Malaria, Leprosy (19.3 out of 100,000 people) and TB (103 out of 100,000 people). However, due to epidemiological transition, non-communicable diseases like DM, HTN and obesity strike them. Altogether, they have this double attack.

It took Von Vee 37mins from Vista Komenwel B to Hospital Gombak, which is farther than Klang Gate. First impression to this hospital wasn’t that bad as the rumors in the air. It’s quite clean compared to Hospital Seremban, probably because Serembam is congested with patients. The air was fresh and cleans on my first step out of Siew May’s car. While waiting for our doctor and other group members, general inspection around this hospital was done. This Malaysia government is rich le… they got mostly 4 wheel drive (ford, Toyota) as their ambulance with few van type of ambulance. 3 blocks of building here. Chance to visit 2 of them today. The first block has general, maternal, pediatrics and infectious diseases wad. Assembly place is at pediatrics floor. First thing to observe in this beautiful morning was PLACENTA. A mother had just delivered a baby this morning. Placenta with a cauliflower like umbilical (if not wrong) is dropped off after delivery. Quite disgusting to see this rubbery brunch of ‘cauliflower’ in the morning without breakfast. Grouped into 2, first group has 10 people, and the second group has 16people. Out patient department was the ‘target zone’ this morning and Dr.Khairi (don’t know how to spell his name) is our ‘commander’ for first group. Mission was to ‘shoot’ at least one patient among 2 people (clerking) and present it to the ‘commander’. Yap, Siew May, Huong Wei and blogger got 3 very common chief compliant histories. Yet it is common, after discussion with Dr., we realized that it was hmm… incomplete histories. 40 y/o and 22y/o male diagnosed with HTN few months ago came here for follow-ups. Another 29 y/o male, aborigine with unexplained dizziness and headache. 22 with HTN? Oops~ so young? Ok, probably due to genetics or if it is a secondary cause of HTN. Never thought of that until Dr. asked us. Shame on us. Haha… After followed the 40 y/o guy into Dr.’s room and were told that the patient wasn’t taking any medicine for HTN b4 this. Human lies. -_-lll …

And then the last guy with unexplained dizziness and headache for 3 months had a week stay in this hospital because were suspected to have dengue fever, discharged but the headache yet gone. Couldn’t figure out the cause of this. ‘Commander’ suspected it would be anemia.

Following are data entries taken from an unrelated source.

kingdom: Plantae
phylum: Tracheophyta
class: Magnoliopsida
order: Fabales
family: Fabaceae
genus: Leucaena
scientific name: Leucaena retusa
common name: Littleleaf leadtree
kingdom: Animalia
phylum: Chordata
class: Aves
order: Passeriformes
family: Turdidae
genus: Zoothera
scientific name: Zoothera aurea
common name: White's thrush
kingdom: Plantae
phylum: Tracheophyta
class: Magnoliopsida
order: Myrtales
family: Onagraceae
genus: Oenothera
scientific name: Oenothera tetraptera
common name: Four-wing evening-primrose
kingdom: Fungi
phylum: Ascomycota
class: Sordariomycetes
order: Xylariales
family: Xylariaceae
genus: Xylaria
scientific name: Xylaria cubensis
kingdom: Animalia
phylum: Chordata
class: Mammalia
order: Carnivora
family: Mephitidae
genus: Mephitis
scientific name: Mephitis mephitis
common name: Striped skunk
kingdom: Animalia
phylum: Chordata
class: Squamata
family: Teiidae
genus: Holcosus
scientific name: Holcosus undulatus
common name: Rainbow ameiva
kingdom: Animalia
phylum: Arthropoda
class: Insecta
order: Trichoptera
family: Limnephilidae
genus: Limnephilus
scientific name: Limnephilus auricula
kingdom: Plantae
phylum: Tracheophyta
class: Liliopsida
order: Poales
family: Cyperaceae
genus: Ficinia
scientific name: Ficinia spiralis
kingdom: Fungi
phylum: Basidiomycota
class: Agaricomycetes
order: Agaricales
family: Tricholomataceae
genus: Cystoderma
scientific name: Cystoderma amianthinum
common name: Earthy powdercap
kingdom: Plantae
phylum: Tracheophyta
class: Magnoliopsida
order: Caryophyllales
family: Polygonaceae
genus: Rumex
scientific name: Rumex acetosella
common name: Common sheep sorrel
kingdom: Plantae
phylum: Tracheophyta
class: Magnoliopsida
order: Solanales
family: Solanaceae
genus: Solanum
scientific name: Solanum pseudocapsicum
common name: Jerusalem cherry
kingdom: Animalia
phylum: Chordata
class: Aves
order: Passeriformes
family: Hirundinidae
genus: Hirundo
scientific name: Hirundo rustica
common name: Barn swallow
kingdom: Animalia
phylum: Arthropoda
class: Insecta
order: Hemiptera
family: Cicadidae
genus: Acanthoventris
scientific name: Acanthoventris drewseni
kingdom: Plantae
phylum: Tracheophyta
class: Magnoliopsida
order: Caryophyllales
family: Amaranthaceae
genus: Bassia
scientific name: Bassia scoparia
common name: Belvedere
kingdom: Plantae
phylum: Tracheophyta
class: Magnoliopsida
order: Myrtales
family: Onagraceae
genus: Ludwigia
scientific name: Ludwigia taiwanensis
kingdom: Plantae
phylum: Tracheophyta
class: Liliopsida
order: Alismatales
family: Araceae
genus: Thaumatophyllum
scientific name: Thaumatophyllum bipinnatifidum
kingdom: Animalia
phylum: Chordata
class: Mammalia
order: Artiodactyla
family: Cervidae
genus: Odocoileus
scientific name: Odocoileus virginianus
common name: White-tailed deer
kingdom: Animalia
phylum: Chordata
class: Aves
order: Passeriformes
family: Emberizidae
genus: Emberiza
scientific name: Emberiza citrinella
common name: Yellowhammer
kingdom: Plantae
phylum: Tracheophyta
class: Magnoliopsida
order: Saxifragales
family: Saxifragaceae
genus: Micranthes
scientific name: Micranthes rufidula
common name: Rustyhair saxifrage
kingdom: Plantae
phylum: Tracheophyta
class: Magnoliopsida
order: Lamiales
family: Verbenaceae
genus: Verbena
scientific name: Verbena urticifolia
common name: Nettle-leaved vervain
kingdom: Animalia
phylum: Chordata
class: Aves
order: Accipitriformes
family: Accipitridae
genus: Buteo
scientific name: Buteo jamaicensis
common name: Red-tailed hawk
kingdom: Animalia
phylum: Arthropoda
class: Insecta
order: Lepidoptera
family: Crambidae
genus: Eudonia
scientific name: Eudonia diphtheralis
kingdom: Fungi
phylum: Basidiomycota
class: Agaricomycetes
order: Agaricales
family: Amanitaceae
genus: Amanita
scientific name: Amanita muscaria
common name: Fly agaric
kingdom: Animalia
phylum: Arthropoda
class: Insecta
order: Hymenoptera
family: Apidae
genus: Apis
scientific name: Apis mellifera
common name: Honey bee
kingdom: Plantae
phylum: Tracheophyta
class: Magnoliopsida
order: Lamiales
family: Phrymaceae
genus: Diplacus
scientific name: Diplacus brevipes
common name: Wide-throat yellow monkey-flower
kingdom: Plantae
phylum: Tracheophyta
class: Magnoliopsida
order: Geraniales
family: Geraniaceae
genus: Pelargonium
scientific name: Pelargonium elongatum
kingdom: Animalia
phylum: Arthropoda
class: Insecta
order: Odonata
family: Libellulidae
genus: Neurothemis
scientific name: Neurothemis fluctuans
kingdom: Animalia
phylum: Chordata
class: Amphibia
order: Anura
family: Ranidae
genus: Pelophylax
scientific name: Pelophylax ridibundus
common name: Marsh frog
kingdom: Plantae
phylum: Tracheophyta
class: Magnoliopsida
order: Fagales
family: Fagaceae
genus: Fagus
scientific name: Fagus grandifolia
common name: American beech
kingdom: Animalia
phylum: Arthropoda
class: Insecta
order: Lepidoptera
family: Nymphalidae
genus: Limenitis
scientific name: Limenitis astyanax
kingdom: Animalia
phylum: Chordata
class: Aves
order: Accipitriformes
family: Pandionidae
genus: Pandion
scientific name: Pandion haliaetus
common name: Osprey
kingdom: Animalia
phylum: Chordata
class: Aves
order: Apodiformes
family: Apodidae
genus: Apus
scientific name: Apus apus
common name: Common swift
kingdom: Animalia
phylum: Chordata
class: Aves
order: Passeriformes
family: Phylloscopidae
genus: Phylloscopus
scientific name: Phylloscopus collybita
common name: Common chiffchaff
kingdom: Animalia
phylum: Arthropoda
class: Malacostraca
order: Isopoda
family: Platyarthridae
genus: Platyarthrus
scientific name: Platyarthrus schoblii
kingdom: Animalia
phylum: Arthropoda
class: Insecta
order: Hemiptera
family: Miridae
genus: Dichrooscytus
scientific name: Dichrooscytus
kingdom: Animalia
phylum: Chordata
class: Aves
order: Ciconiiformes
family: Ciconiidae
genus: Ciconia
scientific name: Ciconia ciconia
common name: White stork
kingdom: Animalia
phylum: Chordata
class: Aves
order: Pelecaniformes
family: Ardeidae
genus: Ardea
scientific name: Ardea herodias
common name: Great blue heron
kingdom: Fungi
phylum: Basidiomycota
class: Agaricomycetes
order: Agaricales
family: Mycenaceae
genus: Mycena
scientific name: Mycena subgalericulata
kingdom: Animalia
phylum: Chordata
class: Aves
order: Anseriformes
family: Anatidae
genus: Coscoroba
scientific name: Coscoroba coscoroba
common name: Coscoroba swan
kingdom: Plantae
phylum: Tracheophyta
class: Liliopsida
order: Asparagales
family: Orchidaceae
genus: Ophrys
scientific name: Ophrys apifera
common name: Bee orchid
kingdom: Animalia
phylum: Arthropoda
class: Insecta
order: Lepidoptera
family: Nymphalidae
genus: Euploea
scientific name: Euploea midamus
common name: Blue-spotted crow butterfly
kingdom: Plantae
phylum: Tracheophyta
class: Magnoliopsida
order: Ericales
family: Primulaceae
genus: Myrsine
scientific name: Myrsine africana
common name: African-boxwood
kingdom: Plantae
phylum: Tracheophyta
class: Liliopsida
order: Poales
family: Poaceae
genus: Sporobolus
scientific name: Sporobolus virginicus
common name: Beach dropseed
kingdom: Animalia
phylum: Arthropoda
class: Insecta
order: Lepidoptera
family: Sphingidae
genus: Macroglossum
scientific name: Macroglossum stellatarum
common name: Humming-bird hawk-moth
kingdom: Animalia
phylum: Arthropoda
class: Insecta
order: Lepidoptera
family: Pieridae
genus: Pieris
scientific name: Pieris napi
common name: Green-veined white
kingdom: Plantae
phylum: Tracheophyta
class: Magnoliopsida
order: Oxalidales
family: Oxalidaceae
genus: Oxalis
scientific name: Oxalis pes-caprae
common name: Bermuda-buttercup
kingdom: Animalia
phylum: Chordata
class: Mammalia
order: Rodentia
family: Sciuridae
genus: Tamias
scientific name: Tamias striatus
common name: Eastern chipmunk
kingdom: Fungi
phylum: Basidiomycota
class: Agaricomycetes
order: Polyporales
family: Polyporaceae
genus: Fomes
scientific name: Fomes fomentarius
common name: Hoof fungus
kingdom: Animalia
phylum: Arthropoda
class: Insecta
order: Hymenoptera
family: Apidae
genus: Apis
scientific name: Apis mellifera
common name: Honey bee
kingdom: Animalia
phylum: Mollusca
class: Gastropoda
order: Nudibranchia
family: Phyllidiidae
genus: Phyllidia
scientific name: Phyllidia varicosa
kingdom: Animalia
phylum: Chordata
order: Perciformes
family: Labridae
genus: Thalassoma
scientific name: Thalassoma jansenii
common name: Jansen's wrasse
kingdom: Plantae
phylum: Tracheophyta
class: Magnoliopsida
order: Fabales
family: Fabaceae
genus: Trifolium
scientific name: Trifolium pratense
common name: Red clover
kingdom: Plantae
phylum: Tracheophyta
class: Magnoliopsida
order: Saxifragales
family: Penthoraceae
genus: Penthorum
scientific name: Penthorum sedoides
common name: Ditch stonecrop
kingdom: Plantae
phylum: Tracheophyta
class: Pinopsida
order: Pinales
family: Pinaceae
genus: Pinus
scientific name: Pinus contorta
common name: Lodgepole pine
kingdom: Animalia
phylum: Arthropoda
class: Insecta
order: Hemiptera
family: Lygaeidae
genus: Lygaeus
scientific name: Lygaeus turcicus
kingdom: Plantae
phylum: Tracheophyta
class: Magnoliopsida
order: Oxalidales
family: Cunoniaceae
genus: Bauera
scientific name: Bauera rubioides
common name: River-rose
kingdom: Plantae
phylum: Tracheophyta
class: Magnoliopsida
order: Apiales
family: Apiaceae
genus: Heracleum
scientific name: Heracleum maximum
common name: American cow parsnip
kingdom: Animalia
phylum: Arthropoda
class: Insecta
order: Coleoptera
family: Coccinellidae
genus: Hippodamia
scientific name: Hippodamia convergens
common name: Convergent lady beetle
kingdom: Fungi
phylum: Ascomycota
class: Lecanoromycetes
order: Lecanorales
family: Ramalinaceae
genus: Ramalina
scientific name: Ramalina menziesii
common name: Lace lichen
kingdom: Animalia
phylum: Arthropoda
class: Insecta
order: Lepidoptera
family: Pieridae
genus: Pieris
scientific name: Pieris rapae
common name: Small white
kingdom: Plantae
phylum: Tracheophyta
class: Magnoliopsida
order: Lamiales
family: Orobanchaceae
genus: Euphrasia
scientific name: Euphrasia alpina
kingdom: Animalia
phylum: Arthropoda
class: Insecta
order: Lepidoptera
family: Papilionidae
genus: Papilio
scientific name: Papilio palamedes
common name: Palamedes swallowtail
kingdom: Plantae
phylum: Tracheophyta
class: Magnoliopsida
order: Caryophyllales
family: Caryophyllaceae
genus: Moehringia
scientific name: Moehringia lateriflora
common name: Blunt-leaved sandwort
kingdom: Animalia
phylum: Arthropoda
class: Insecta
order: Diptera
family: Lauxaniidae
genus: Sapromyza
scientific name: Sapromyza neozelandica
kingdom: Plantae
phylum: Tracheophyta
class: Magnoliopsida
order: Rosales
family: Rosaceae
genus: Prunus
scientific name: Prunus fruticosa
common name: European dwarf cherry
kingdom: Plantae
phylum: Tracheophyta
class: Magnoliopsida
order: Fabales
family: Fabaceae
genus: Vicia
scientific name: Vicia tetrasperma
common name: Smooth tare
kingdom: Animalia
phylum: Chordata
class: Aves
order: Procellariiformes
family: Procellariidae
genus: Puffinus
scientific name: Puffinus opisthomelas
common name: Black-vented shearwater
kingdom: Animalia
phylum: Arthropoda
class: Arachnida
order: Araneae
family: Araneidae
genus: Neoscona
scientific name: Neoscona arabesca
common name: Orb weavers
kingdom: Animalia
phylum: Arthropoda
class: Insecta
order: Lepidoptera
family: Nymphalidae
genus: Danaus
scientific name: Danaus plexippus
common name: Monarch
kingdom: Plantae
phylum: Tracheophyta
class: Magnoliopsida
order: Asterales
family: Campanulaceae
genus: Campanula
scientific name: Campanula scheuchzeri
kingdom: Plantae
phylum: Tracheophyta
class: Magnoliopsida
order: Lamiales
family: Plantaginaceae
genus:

If it is the case, then why it was not diagnosed at the time they check for dengue by pricking the patient?

During our discussion, we talked bout DM (5 main symptoms: vision, polyuria, thirsty, bleed easily, malaise). Old people with general malaise are to be suspect with DM, told by ‘commander’. What is normal glucose level then? 4.2 to 6.2 but this old male had 7.9 value, 3 and half hours after breakfast. Then, commander also mentioned that ACEI is the first choice for HTN.

Discussed also about differentiation between dengue and malaria, scabies, gout, OA, RA

Mission completed and left hospital around 1pm.